SOURCE EXCERPT -
Another thing I hear people say is "I hunted with a GRNITECH the other night and I don't see how it even won a hunt".. I don't know about some of you but I have 11 dogs and 9 of those are Finished out in UKC and are at least a PKC CH and I simply just dont hunt them like I do the 2 that are not..They are never tuned up but I do take them hunting with friends every once in a while and they usually look like total crap.. Currently of the 2 that I am hunting 1 has took a turn for the worse and if you seen how she was acting now you would wonder how she got her 1st and second place wins... My point being they're is a lot of different circumstances as to why a dog may not impress you as to why it has won..

I am not against the idea of the hunt test as it is a good idea but like any other newer programs nobody pays that much attention to it right now..


----------



## hawg dawg (Mar 4, 2011)

Roberta,GA is going to hold one, no firm date set yet but it will probably be sometime in May.

[Dataset records]
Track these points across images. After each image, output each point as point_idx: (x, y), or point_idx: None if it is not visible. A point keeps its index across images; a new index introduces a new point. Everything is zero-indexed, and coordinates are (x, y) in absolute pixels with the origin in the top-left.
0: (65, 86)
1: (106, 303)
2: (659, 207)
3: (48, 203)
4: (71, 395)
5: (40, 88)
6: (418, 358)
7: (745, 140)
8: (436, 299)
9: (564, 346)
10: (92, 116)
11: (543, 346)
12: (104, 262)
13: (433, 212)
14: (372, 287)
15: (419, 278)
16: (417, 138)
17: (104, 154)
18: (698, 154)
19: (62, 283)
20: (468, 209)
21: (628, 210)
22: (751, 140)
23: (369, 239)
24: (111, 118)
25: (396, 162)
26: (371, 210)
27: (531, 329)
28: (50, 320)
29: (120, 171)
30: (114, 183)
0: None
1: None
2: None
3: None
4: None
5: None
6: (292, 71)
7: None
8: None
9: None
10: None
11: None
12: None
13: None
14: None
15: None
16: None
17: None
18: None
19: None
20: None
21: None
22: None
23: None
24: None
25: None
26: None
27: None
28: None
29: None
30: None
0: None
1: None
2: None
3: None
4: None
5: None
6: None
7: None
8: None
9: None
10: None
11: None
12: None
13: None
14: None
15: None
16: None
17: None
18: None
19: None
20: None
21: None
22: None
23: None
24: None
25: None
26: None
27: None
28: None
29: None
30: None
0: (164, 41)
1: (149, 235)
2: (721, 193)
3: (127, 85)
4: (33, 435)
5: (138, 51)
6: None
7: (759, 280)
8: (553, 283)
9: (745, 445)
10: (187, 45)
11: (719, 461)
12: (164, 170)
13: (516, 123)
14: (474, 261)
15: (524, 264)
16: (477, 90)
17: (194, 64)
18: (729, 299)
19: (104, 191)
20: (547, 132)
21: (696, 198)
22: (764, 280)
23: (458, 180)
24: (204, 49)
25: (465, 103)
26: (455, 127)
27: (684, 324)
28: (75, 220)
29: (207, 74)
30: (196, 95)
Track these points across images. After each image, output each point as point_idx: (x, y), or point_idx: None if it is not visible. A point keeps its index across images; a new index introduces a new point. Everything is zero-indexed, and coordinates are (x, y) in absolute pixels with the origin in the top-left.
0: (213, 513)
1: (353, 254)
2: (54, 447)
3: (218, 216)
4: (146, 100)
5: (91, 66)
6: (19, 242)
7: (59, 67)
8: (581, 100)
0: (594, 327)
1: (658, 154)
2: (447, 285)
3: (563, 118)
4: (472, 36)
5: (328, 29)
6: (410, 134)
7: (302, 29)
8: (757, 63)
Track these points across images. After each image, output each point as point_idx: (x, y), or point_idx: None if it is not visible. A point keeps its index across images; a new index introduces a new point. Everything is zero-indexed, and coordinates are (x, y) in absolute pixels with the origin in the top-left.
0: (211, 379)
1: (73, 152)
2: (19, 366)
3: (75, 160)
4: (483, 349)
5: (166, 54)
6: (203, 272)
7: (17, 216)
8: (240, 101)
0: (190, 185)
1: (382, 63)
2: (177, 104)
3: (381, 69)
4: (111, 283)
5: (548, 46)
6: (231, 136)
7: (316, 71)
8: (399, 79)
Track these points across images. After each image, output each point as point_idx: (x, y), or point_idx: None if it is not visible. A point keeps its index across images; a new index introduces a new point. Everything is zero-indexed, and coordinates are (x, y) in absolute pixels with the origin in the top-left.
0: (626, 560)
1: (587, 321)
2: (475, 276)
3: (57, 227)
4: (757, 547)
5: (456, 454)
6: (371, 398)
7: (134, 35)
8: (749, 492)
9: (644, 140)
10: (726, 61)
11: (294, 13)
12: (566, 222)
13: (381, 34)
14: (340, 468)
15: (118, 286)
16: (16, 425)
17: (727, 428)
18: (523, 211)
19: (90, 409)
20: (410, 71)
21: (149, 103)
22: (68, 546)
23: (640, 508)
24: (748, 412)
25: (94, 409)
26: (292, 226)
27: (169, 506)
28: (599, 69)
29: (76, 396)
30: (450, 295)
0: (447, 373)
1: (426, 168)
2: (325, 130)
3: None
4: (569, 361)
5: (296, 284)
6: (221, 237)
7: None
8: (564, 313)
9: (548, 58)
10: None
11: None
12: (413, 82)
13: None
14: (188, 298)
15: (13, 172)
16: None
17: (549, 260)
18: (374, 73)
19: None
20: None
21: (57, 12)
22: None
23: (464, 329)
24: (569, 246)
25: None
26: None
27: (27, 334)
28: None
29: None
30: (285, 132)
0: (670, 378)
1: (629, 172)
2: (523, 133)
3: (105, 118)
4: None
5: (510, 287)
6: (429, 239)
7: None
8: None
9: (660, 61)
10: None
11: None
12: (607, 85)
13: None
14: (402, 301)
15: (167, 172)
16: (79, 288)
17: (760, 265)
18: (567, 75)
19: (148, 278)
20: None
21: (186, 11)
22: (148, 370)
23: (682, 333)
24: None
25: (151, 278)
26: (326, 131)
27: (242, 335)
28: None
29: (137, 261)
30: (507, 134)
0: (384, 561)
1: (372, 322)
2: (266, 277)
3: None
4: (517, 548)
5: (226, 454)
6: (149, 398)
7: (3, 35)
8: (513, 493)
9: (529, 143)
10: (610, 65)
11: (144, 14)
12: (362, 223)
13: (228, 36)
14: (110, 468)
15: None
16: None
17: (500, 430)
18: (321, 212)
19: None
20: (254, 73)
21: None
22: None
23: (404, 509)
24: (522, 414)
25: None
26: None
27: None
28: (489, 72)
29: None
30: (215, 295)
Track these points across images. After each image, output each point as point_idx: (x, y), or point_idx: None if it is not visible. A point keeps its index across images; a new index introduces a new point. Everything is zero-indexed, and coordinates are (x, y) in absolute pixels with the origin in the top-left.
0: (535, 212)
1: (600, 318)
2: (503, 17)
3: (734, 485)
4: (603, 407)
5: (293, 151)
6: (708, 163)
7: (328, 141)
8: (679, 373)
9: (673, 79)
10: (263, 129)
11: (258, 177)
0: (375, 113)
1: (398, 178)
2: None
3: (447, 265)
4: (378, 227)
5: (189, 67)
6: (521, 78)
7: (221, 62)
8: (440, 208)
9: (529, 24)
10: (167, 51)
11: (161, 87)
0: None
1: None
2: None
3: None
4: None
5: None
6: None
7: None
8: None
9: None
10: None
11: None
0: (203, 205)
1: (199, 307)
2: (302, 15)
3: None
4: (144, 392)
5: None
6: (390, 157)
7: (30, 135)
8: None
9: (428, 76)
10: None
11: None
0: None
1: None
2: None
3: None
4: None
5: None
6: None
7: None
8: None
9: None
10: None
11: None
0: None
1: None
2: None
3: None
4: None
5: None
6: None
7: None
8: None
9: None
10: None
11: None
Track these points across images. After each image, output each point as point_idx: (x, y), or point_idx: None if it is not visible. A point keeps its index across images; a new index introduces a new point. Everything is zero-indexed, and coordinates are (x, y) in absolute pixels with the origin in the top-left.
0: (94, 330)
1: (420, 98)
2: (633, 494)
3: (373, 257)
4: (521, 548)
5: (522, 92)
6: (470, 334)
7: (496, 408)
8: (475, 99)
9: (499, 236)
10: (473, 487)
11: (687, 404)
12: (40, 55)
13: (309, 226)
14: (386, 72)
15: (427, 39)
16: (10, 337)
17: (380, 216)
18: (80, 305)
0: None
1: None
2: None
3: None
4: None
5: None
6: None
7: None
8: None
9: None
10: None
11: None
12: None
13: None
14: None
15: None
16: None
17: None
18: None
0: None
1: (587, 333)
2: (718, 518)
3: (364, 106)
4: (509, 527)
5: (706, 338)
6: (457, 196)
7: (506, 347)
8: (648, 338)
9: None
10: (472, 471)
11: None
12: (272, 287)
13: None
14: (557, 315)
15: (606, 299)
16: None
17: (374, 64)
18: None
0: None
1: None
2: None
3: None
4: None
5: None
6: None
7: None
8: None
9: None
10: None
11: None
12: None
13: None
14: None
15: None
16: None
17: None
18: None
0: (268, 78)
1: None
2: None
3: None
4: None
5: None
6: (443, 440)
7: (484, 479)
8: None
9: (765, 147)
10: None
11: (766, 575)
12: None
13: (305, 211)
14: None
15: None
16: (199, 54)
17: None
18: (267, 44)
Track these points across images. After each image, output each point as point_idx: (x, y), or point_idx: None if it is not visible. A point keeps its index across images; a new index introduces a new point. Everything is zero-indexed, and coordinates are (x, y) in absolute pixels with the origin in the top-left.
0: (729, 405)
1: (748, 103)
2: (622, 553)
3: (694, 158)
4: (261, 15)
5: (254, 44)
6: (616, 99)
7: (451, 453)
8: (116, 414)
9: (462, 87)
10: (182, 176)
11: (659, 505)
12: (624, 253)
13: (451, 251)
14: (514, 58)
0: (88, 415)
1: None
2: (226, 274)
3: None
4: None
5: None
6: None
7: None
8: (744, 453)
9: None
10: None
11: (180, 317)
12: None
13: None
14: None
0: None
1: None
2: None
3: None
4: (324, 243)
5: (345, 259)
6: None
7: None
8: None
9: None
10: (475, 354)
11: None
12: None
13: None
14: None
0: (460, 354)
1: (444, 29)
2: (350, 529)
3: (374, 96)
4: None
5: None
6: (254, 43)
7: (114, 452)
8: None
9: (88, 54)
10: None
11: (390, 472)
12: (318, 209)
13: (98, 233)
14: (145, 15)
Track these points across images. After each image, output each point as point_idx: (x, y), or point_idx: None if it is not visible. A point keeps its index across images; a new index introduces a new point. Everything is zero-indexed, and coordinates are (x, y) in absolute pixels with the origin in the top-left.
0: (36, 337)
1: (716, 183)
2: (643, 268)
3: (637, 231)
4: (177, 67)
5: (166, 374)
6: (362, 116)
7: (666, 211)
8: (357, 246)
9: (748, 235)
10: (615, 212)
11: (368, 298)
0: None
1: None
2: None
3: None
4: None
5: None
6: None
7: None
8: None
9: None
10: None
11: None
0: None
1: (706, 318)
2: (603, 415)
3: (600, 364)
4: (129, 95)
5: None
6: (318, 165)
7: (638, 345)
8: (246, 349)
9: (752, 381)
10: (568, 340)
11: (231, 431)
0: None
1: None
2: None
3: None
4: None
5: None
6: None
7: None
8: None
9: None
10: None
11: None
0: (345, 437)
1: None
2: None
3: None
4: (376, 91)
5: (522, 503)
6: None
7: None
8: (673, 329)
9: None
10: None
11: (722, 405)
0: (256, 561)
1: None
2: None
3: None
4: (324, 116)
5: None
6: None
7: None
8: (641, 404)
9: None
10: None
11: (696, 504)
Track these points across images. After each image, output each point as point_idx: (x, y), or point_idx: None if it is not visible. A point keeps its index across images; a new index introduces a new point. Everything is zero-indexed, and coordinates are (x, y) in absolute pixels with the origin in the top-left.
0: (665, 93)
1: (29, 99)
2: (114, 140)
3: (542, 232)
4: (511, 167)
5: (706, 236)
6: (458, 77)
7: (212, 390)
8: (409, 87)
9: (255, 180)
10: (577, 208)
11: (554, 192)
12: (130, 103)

THE TASK -
In the hunting forum excerpt, how many dogs does the first poster own? Answer from the hunting forum excerpt alone.

SOLVED PROBLEM -
11 dogs.